(Selected extract)

In areas where large amounts of snow are not the norm, being held hostage by a blizzard can be a traumatic experience. If you have ever been cooped up in the winter during an especially bad snow year, you already know what it can do to your temperament, disposition, and general attitude. There have been years when large sections of the country are actually under these conditions for months at a time, producing what is commonly called, “cabin fever”.

Years ago this “cabin fever” was a real problem, leading to emotional upsets and changes in mood and disposition. Being cut off from other members of society, communication, and news, produced serious problems if it lasted for an extended period of time. Even getting out for the necessities, such as food and fuel was virtually impossible at times. However, in this day and age, when we have television, radio, and the internet, “cabin fever” has subsided. People can somewhat go on with their normal routines, or at the very least, stay in contact with the outside world.

The inability to get out and interact with others can be a frightening and frustrating experience. It can also be claustrophobic.

(End Selected extract)

**Exercise instructions**
**A)** From the cabin fever passage, print the words from "Years ago this" up to and including "also be claustrophobic.".
**B)** According to the cabin fever passage, which modern developments have caused cabin fever to subside?

(Data listing)

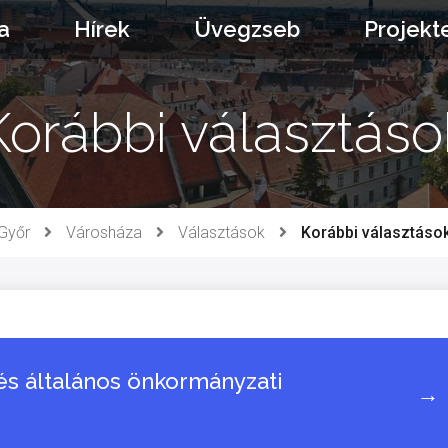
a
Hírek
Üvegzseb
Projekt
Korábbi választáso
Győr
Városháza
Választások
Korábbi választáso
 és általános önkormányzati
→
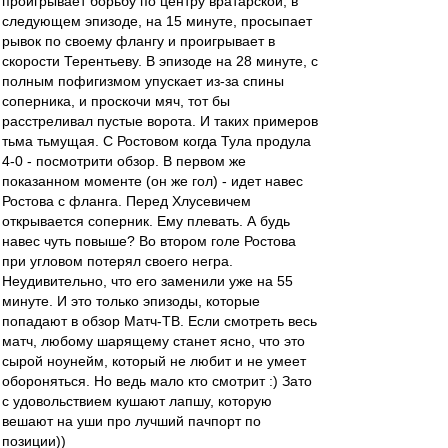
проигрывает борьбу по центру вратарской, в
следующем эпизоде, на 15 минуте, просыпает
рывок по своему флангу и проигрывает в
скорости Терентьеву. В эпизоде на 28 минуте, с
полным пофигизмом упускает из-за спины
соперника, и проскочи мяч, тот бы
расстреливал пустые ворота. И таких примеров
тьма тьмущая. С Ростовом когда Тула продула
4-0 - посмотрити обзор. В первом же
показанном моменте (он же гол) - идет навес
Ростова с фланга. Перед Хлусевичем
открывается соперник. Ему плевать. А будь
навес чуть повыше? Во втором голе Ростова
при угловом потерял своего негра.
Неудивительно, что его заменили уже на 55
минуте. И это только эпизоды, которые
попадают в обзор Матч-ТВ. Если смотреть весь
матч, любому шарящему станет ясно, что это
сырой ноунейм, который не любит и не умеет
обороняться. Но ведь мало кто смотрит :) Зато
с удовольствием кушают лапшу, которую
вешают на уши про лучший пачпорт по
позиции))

(End Data listing)
(Data listing)

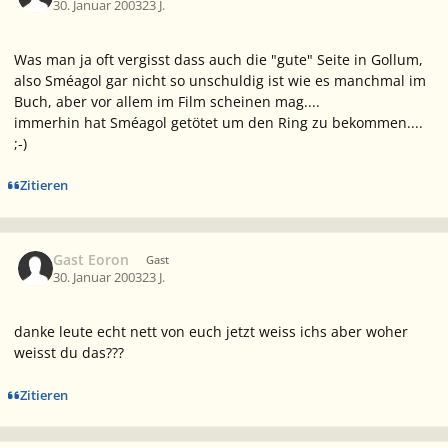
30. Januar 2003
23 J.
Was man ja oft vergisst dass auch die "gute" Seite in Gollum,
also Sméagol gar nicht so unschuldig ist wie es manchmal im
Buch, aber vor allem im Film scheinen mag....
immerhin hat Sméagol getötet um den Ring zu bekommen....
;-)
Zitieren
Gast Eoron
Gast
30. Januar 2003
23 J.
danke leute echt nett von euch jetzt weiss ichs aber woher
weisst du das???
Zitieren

(End Data listing)

**Expected results**
**A)**
Years ago this “cabin fever” was a real problem, leading to emotional upsets and changes in mood and disposition. Being cut off from other members of society, communication, and news, produced serious problems if it lasted for an extended period of time. Even getting out for the necessities, such as food and fuel was virtually impossible at times. However, in this day and age, when we have television, radio, and the internet, “cabin fever” has subsided. People can somewhat go on with their normal routines, or at the very least, stay in contact with the outside world.

The inability to get out and interact with others can be a frightening and frustrating experience. It can also be claustrophobic.

**B)** Television, radio, and the internet.